Dr. Gitlin: I usually start with 20 mg, which is the lowest-potency tablet it comes in. If that doesn’t work, I go to 40 mg, and if 40 mg doesn’t work, I’ll probably move on. It’s important to note that lurasidone needs to be taken with a meal to optimize its bioavailability.
TCPR: What about side effects of these medications?
Dr. Gitlin: For aripiprazole, I tell people to take it in the morning because the data are pretty clear that stimulation effects, sort of like akathisia, are more common than sedation by a ratio of more than 2 to 1. About 10% of people do get sedated, and in those cases I tell them to switch their dose to the evening. I also tell people they might get a little dizzy or nauseous. At those doses, 2.5 and 5 mg, you tend not to see any other side effects. As far as lurasidone, it can be somewhat sedating but not terribly so. You can see the same drowsiness and restlessness as with aripiprazole, but you don’t see it nearly as much; there is also some nausea. Those are the major side effects. As with aripiprazole, I tend to have patients take lurasidone in the morning.
TCPR: Is there anything else patients need to know about possible side effects?
Dr. Gitlin: There is one tricky aspect, which has to do with the tardive dyskinesia (TD) informed consent. As you know, the rate of TD with second-generation agents is a fraction of what you see with first-generation agents, but not zero. Granted, all the TD data, or almost all of it, is in schizophrenia and bipolar studies that use much higher doses. Still, if I’m giving 2 mg of aripiprazole, the rate of TD at one year is probably very small, but it’s not zero. So do you tell patients that before you start or do you wait to see if you are going to keep them on the medication for an extended time period? Because, of course, by definition TD is tardive; there is no risk in the first week or two. The analogy is with all the patients treated by both psychiatrists and primary care doctors who prescribed 25 mg of quetiapine to help them sleep. Do you need to give those patients the TD warning? How many clinicians actually provide it? The field has not developed a set of coherent guidelines in this situation.
TCPR: That’s an interesting wrinkle. We now have this group of fairly safe antipsychotics and we are prescribing them to a lot more people, so I imagine that there must be some clinicians who are using them frequently and starting to think of them not as the dangerous antipsychotic agents of yesterday, but more as antidepressants.
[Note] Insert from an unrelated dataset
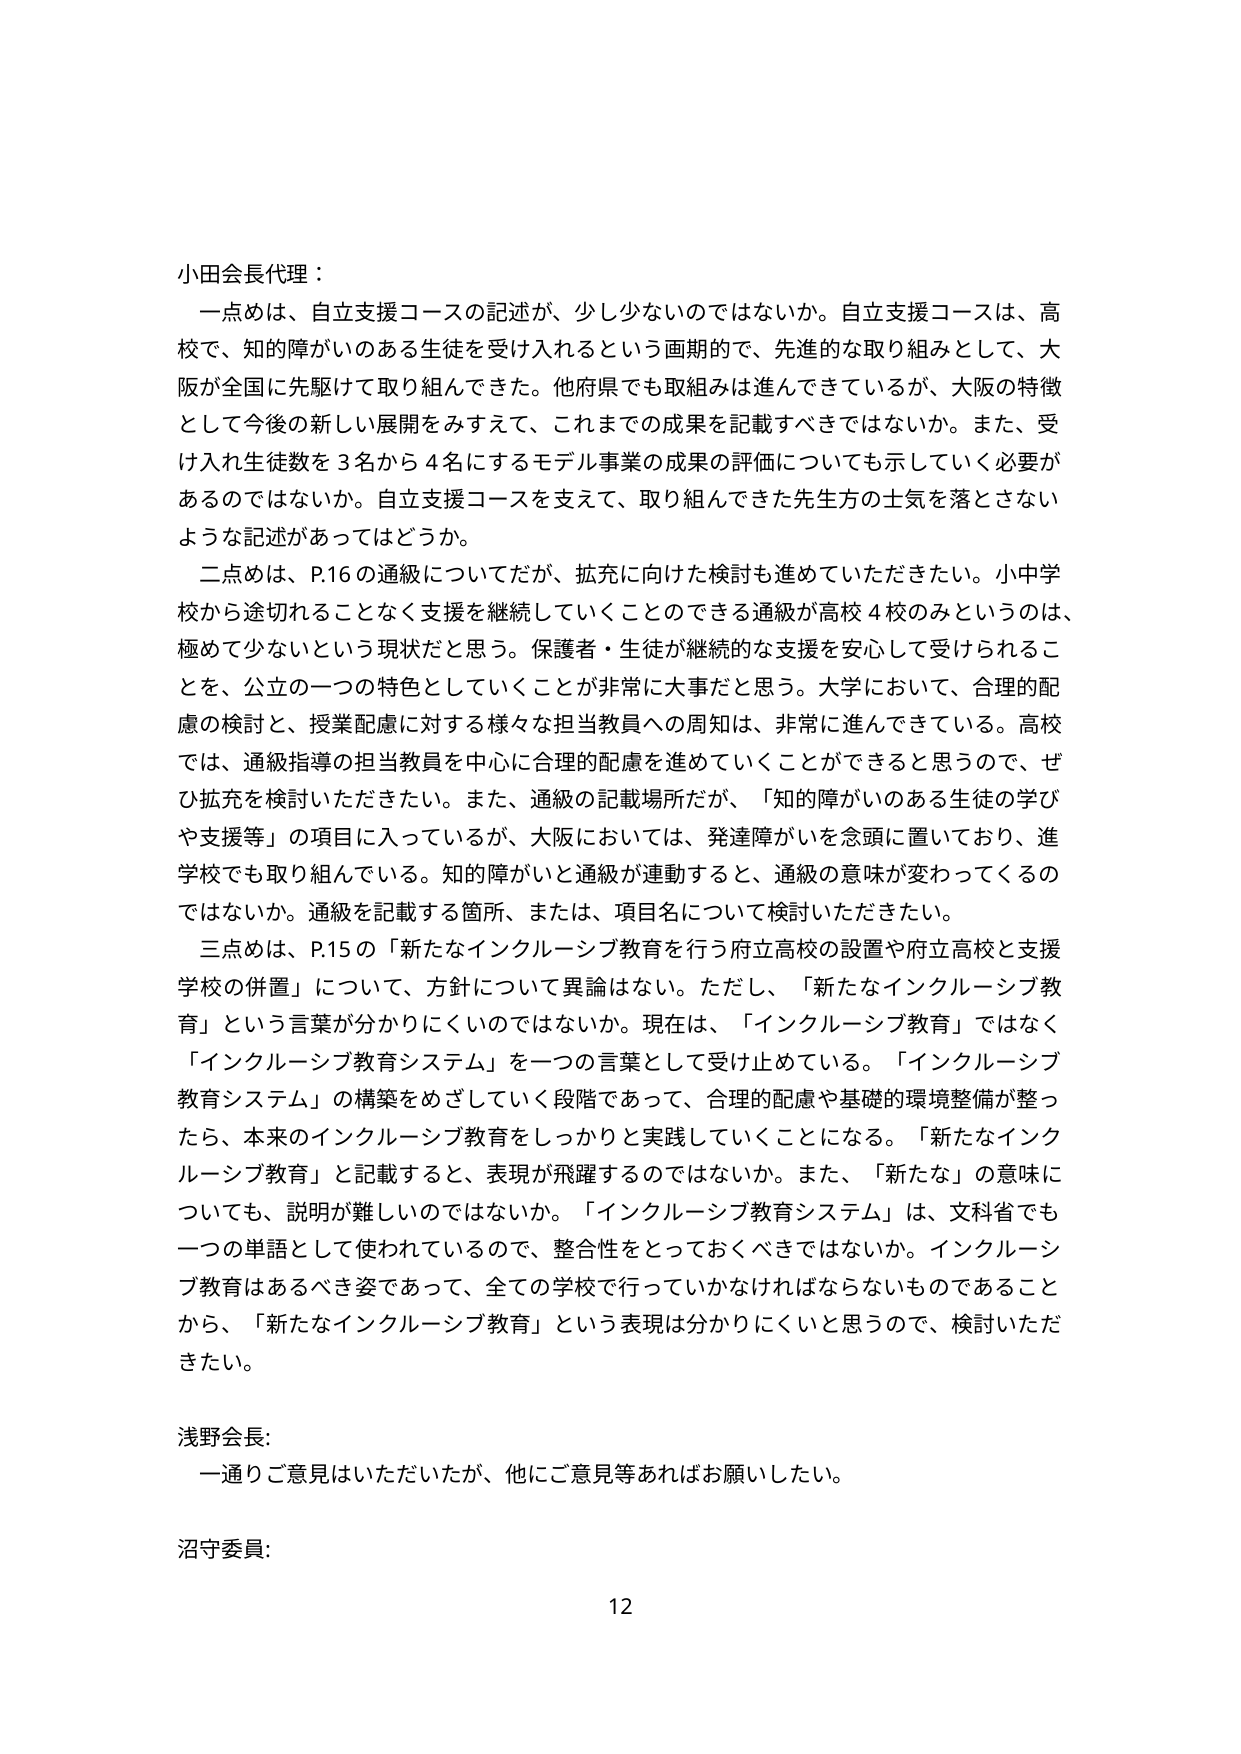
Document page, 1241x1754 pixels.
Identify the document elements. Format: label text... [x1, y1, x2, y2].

Are you conceptualizing these agents differently now?
Dr. Gitlin: There’s no doubt that second-generation agents, or at least a number of them, have prominent efficacy in certain depressive states. But at the same time, I worry about some clinicians being too cavalier. These are still powerful D2 blockers, and I have seen people with mood disorders taking aripiprazole at a low dose who have developed TD. It happens. I think we have to treat these powerful D2 blockers with great respect. They are wonderful medicines, but they are not benign.